BEGIN Data in this exercise

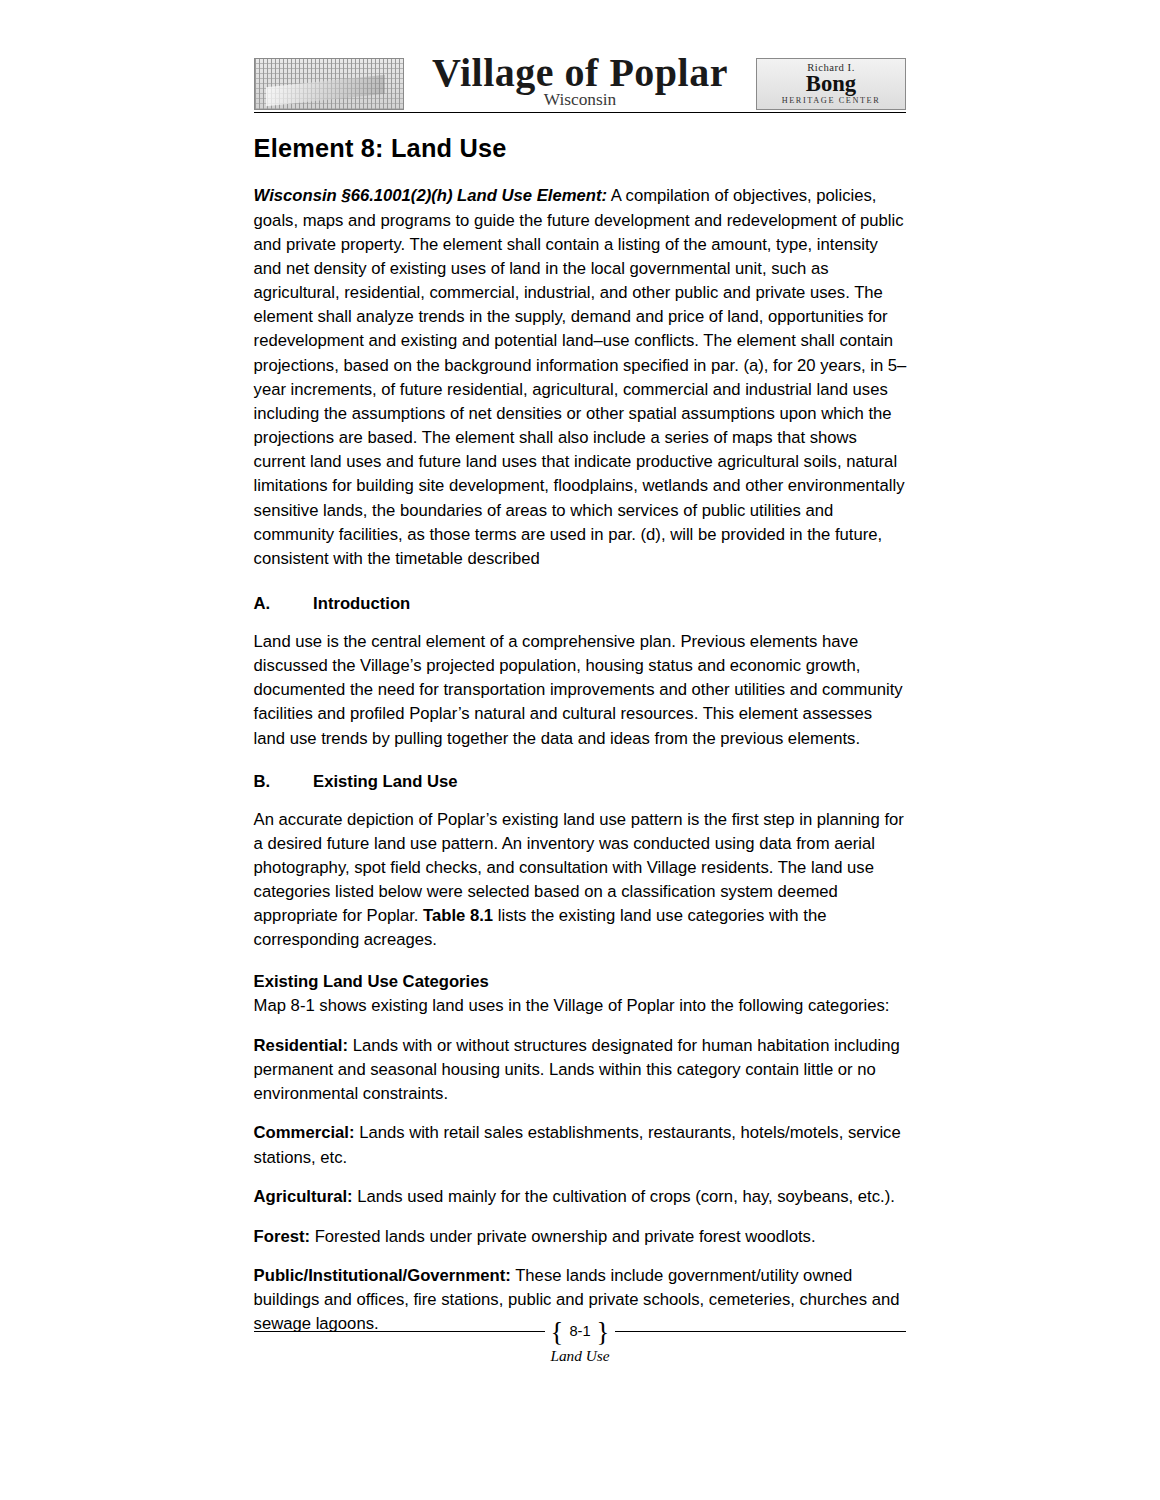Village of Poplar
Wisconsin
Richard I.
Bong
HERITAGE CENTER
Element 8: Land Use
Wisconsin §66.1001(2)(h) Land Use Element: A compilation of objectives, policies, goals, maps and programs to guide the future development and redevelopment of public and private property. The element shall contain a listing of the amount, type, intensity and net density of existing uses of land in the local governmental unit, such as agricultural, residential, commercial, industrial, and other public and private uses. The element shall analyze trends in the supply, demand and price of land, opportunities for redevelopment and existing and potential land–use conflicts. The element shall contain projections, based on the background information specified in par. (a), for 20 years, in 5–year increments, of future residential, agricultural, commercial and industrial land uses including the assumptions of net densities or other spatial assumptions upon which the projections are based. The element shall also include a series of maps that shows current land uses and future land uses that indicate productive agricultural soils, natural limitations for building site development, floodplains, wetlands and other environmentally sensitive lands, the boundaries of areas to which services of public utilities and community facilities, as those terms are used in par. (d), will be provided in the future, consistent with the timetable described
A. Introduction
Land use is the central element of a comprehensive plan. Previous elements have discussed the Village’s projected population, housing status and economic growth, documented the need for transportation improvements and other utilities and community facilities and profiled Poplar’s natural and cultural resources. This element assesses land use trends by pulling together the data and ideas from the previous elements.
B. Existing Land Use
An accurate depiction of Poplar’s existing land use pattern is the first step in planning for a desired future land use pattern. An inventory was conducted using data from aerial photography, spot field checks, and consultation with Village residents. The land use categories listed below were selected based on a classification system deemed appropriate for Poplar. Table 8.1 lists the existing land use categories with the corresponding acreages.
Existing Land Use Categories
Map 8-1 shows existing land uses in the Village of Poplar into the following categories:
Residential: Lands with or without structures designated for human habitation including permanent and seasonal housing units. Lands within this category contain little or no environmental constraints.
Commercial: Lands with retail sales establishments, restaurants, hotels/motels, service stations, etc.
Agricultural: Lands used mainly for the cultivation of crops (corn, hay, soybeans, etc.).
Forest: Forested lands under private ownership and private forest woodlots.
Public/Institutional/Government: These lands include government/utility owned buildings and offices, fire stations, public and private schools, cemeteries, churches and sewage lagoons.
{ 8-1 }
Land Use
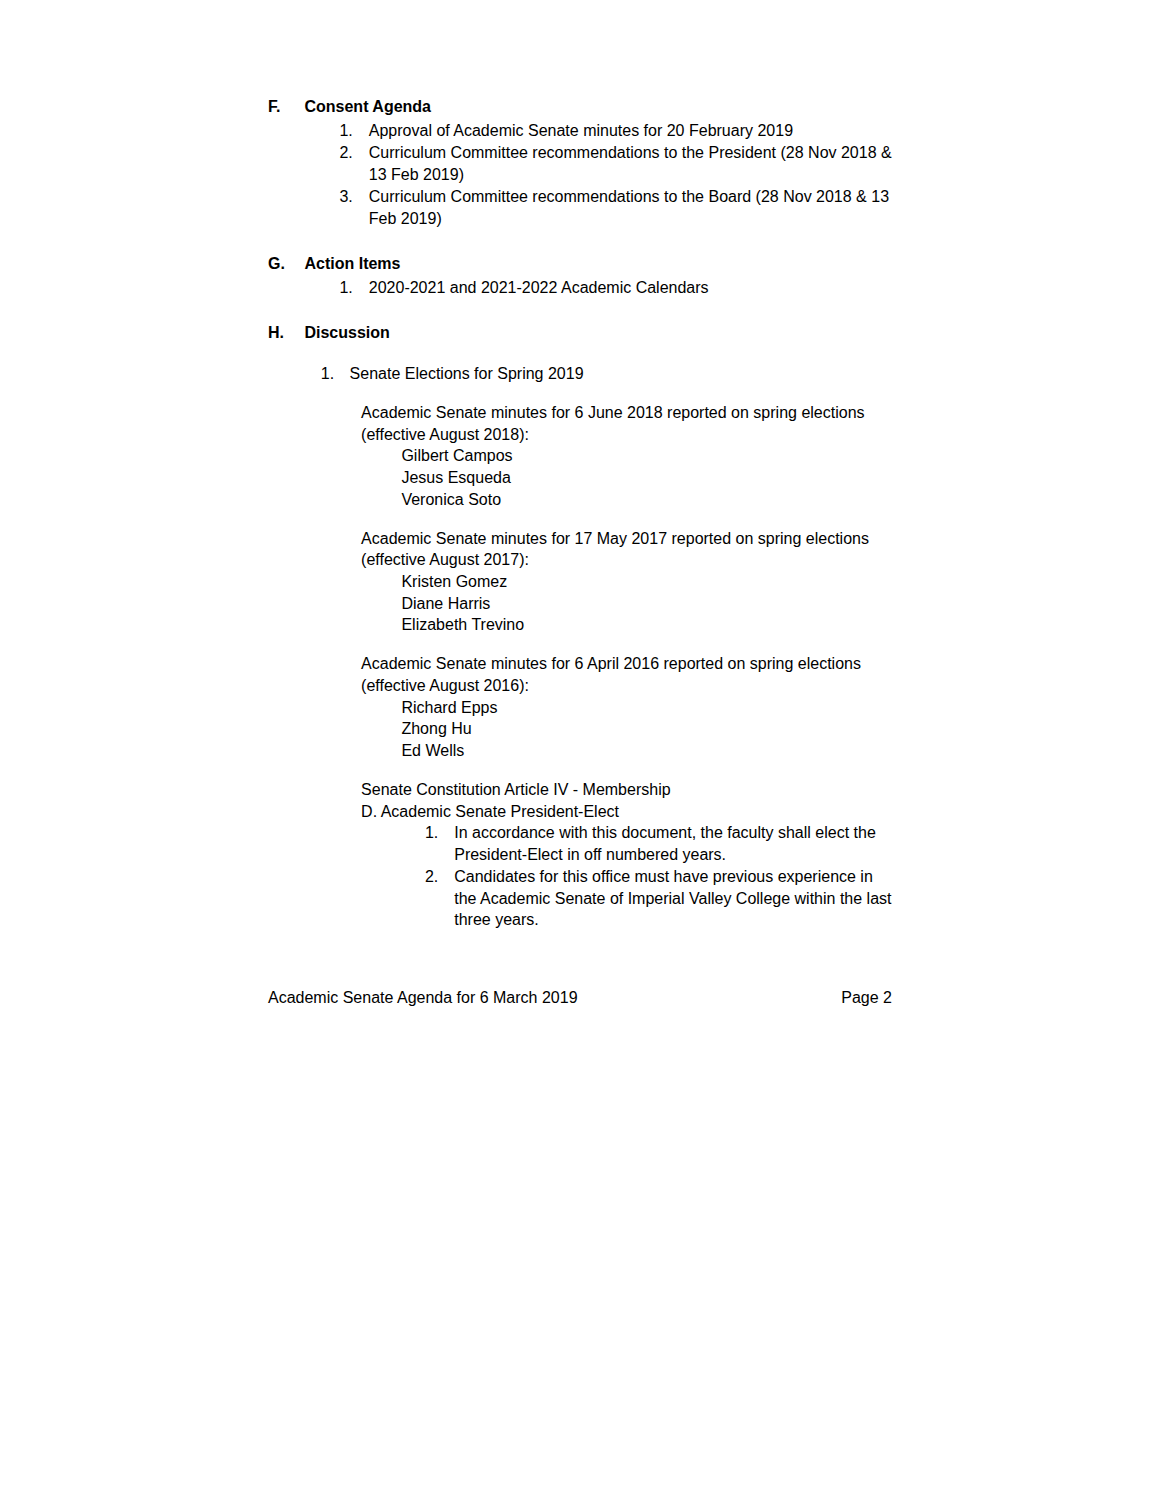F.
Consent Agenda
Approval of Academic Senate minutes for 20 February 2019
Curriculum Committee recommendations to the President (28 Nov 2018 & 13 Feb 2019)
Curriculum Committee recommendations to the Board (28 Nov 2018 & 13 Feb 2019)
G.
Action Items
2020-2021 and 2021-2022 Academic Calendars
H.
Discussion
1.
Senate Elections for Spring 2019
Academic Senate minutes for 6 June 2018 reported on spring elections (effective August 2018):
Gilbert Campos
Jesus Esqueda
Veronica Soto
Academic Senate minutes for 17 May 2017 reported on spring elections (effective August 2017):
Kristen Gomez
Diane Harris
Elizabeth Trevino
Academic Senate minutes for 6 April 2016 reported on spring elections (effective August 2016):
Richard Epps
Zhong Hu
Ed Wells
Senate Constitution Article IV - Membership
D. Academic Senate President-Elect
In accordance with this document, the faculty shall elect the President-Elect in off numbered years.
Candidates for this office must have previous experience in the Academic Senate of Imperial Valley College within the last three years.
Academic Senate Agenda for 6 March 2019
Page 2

END Data in this exercise

**What is being asked:** Only the lines with "Curriculum" are needed; find them in the records and copy each one.

**Answer box:**
Curriculum Committee recommendations to the President (28 Nov 2018 & 13 Feb 2019)
Curriculum Committee recommendations to the Board (28 Nov 2018 & 13 Feb 2019)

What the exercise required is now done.